La prima testimonianza documentata dell’abbinamento tra fragole e panna risale al 1509, quando il cardinale Wolsey servì questa combinazione durante un banchetto organizzato per i suoi ospiti. Il cuoco dell’alto prelato ebbe l’intuizione di aggiungere un tocco cremoso di panna alle fragole fresche, creando un dessert che si sarebbe rivelato destinato alla storia.
Passano quasi tre secoli prima che questo dolce faccia il suo ingresso ufficiale nel mondo del tennis. Il 23 febbraio 1874 il maggiore gallese Walter Wingfield Clopton pubblica A Portable Court of Playing Tennis, un libretto contenente le prime regole del gioco del tennis. L’iniziativa venne accolta tiepidamente, e solo tre anni dopo l’All England Lawn Croquet Club decise di dare credito al maggiore, modificando il proprio nome in All England Lawn Tennis and Croquet Club e istituendo il primo torneo di tennis della storia.
Il torneo si disputava fin dall’inizio in primavera, periodo in cui le fragole raggiungono la loro massima freschezza e dolcezza. La tradizione racconta che già dalla prima, quasi sconosciuta edizione del 1877, gli spettatori usassero intrattenersi guardando i giocatori mentre gustavano fragole con la panna, cosa confermata in una testimonianza pubblicata nel 1881 sul Telegraph.

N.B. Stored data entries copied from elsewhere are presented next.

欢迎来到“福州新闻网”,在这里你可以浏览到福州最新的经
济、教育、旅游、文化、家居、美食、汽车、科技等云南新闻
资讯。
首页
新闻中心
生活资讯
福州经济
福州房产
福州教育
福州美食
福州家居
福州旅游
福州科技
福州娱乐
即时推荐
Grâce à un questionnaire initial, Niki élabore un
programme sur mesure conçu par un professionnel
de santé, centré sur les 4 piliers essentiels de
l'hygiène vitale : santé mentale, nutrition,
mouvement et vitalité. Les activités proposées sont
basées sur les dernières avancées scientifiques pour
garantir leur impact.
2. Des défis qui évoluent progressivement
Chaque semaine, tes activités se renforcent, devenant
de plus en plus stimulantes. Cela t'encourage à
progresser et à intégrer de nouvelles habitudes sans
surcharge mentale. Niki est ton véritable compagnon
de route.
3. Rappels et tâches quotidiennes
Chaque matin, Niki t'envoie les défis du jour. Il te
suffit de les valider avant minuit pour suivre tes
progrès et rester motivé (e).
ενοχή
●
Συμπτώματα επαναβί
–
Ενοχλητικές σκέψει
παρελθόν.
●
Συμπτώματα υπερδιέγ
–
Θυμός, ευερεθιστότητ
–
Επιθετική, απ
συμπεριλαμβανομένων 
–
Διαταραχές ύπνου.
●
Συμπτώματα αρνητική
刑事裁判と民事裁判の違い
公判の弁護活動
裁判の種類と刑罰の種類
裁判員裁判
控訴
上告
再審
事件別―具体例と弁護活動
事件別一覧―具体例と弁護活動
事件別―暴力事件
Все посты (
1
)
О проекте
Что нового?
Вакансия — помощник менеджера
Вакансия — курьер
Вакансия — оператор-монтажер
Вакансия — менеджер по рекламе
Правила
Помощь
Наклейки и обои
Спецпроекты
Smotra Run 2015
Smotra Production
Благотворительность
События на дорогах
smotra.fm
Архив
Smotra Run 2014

Con il passare del tempo, alle fragole con la panna si è aggiunto anche il Pimm’s, il celebre drink britannico a base di ginger ale, foglie di menta e frutta, che è diventato anch’esso parte integrante dell’esperienza Wimbledon. Durante il torneo ne vengono venduti circa 230.000 bicchieri, creando un perfetto accompagnamento al dessert ufficiale.
I numeri legati al consumo di fragole durante il torneo sono impressionanti. In circa due settimane di manifestazione vengono consumate più di 60.000 libbre di fragole, corrispondenti a circa 28.000 chilogrammi, ovvero quasi due milioni di frutti. Per la panna non si risparmia: ne vengono utilizzati più di 8.000 litri, per un totale di circa 200.000 porzioni servite agli spettatori.

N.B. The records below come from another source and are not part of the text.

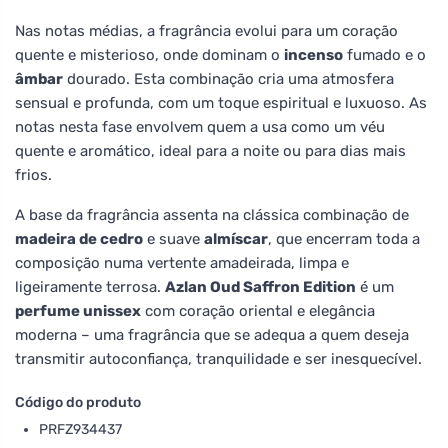
Nas notas médias, a fragrância evolui para um coração
quente e misterioso, onde dominam o
incenso
fumado e o
âmbar
dourado. Esta combinação cria uma atmosfera
sensual e profunda, com um toque espiritual e luxuoso. As
notas nesta fase envolvem quem a usa como um véu
quente e aromático, ideal para a noite ou para dias mais
frios.
A base da fragrância assenta na clássica combinação de
madeira de cedro
e suave
almíscar
, que encerram toda a
composição numa vertente amadeirada, limpa e
ligeiramente terrosa.
Azlan Oud Saffron Edition
é um
perfume unissex
com coração oriental e elegância
moderna – uma fragrância que se adequa a quem deseja
transmitir autoconfiança, tranquilidade e ser inesquecível.
Código do produto
PRFZ934437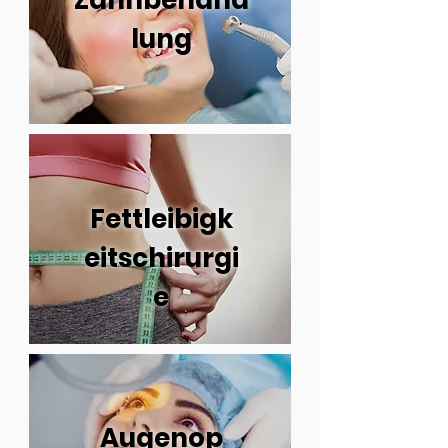
Zahnbehand
lung
Fettleibigk
eitschirurgi
e
Augenop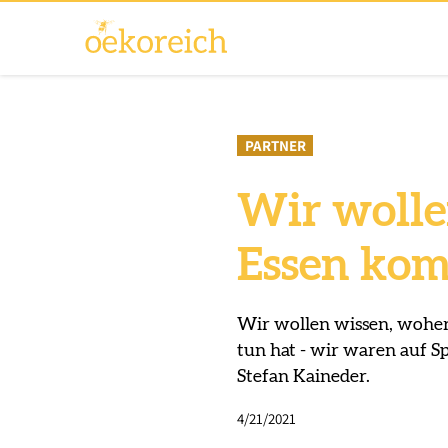
PARTNER
Wir wolle
Essen kom
Wir wollen wissen, woher
tun hat - wir waren auf 
Stefan Kaineder.
4/21/2021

Le fragole servite a Wimbledon sono rigorosamente a chilometro zero, coltivate nei campi delle zone rurali limitrofe. Nonostante Wimbledon sia uno dei tornei più esclusivi del circuito, con biglietti dai prezzi proibitivi, il dessert ufficiale rimane accessibile: nell’ultima edizione disputata, un cestino veniva venduto ad appena 2.50 sterline.

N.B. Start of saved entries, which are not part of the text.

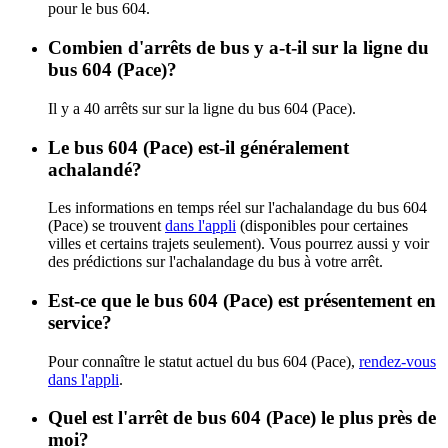
pour le bus 604.
Combien d'arrêts de bus y a-t-il sur la ligne du
bus 604 (Pace)?
Il y a 40 arrêts sur sur la ligne du bus 604 (Pace).
Le bus 604 (Pace) est-il généralement
achalandé?
Les informations en temps réel sur l'achalandage du bus 604
(Pace) se trouvent
dans l'appli
(disponibles pour certaines
villes et certains trajets seulement). Vous pourrez aussi y voir
des prédictions sur l'achalandage du bus à votre arrêt.
Est-ce que le bus 604 (Pace) est présentement en
service?
Pour connaître le statut actuel du bus 604 (Pace),
rendez-vous
dans l'appli
.
Quel est l'arrêt de bus 604 (Pace) le plus près de
moi?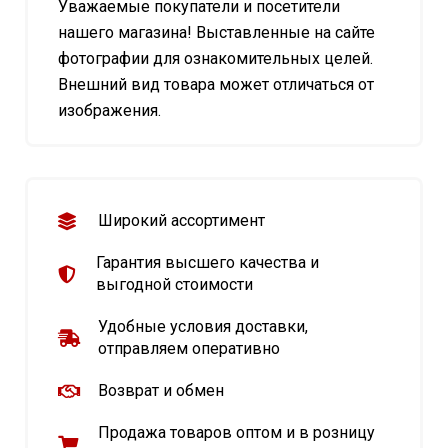
Уважаемые покупатели и посетители
нашего магазина! Выставленные на сайте
фотографии для ознакомительных целей.
Внешний вид товара может отличаться от
изображения.
Широкий ассортимент
Гарантия высшего качества и
выгодной стоимости
Удобные условия доставки,
отправляем оперативно
Возврат и обмен
Продажа товаров оптом и в розницу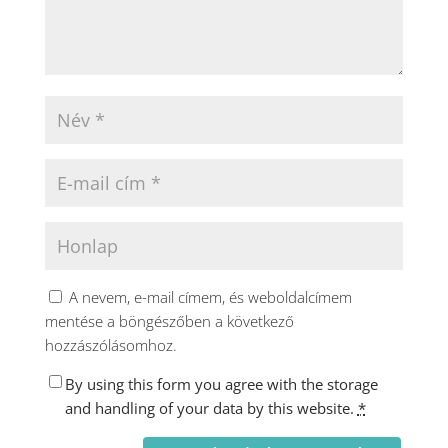
A nevem, e-mail címem, és weboldalcímem
mentése a böngészőben a következő
hozzászólásomhoz.
By using this form you agree with the storage
and handling of your data by this website.
*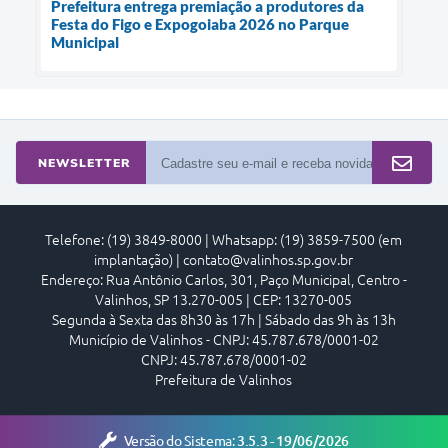
Prefeitura entrega premiação a produtores da
Festa do Figo e Expogoiaba 2026 no Parque
Municipal
NEWSLETTER
Telefone: (19) 3849-8000 | Whatsapp: (19) 3859-7500 (em
implantação) | contato@valinhos.sp.gov.br
Endereço: Rua Antônio Carlos, 301, Paço Municipal, Centro -
Valinhos, SP 13.270-005 | CEP: 13270-005
Segunda à Sexta das 8h30 às 17h | Sábado das 9h às 13h
Município de Valinhos - CNPJ: 45.787.678/0001-02
CNPJ: 45.787.678/0001-02
Prefeitura de Valinhos
Versão do Sistema:
3.5.3 - 19/06/2026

Per celebrare questo iconico abbinamento gastronomico, la direzione del torneo ha realizzato un mini-documentario intitolato The Perfect Strawberry, che racconta la storia e l’importanza di questo simbolo del torneo londinese.
La pandemia del 2020 mise a rischio non solo il torneo, ma anche le tonnellate di fragole già ordinate. La cancellazione della manifestazione avrebbe potuto causare uno spreco enorme, ma i 750 chilogrammi già ordinati furono salvati e trasformati in marmellata dalla England Preserves, evitando ogni spreco e permettendo alle fragole di Wimbledon di sopravvivere anche nell’anno più difficile.